My daughter has been reading Terry Moore's brilliant graphic novel Strangers in Paradise for a while now. Just this year the final issue was released and we waited for the combined volume, Ever After, to be made available.
She moved out before that happened. Ironically, she moved out but the package for her pre-ordered copy arrived here. I was tempted to open the package and read it. After all, I am very easy on books and she would never have known. Okay. She would have seen the package was open. And if there was any shrink wrap involved then that would not have been there. I guess she would have known. Anyway, I managed to resist temptation, especially after I text messaged my confession to her that I was tempted and she clearly texted me back: Thou shalt not.

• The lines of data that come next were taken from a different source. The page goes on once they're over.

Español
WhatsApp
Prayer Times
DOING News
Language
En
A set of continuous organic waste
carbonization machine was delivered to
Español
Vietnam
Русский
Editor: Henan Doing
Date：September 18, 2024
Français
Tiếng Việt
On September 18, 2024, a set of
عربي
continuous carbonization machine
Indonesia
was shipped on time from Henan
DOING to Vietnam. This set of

I am getting old. That is the only explanation for it. I rarely cried over books before. I could number the books on one hand for ages. The last story in The House at Pooh Corner. The Little Prince. And The Once and Future King. That was it. Not an impressive list at all. Then Harry Potter and the Deathly Hallows had me bawling. More than once, no less! And now this . . . I'm crying over a graphic novel! It was bad enough to admit that a children's book made me cry but a graphic novel?

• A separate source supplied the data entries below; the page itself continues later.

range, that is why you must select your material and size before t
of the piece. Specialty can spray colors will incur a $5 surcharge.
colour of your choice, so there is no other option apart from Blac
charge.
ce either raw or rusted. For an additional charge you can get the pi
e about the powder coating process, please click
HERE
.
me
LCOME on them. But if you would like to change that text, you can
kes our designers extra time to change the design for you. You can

Yes. A graphic novel. A ridiculously unrealistic story about some beautifully created and realized characters. In the end, it is the characters with whom I fell in love--Francine, David, and, of course, Katchoo. But what Moore does is so brilliant. He weaves lyrics to songs into the story. He has panels of images that are clearly inspired by classic art masterpieces and artists. There are side stories that have nothing to do with the Strangers in Paradise plot and yet complement the theme of the main story brilliantly.

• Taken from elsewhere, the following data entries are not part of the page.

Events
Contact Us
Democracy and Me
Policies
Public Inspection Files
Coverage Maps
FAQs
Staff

So my daughter happened to be reading these books and I asked her if I could read them because I am that mother. Annoyingly wanting to be a part of my children's lives. I watch their anime. I read the manga. And I hope to someday grow up to be as incredibly well rounded and fascinating as they are. In the meantime, I'll just have to hope that reading what they read and watching what they watch will help me be a better mother if not a better person.
Oh and please don't tell her that most of the time I was reading the books I kept humming the song Strangers in Paradise from the Broadway musical Kismet. I don't think she'd understand or appreciate knowing these things.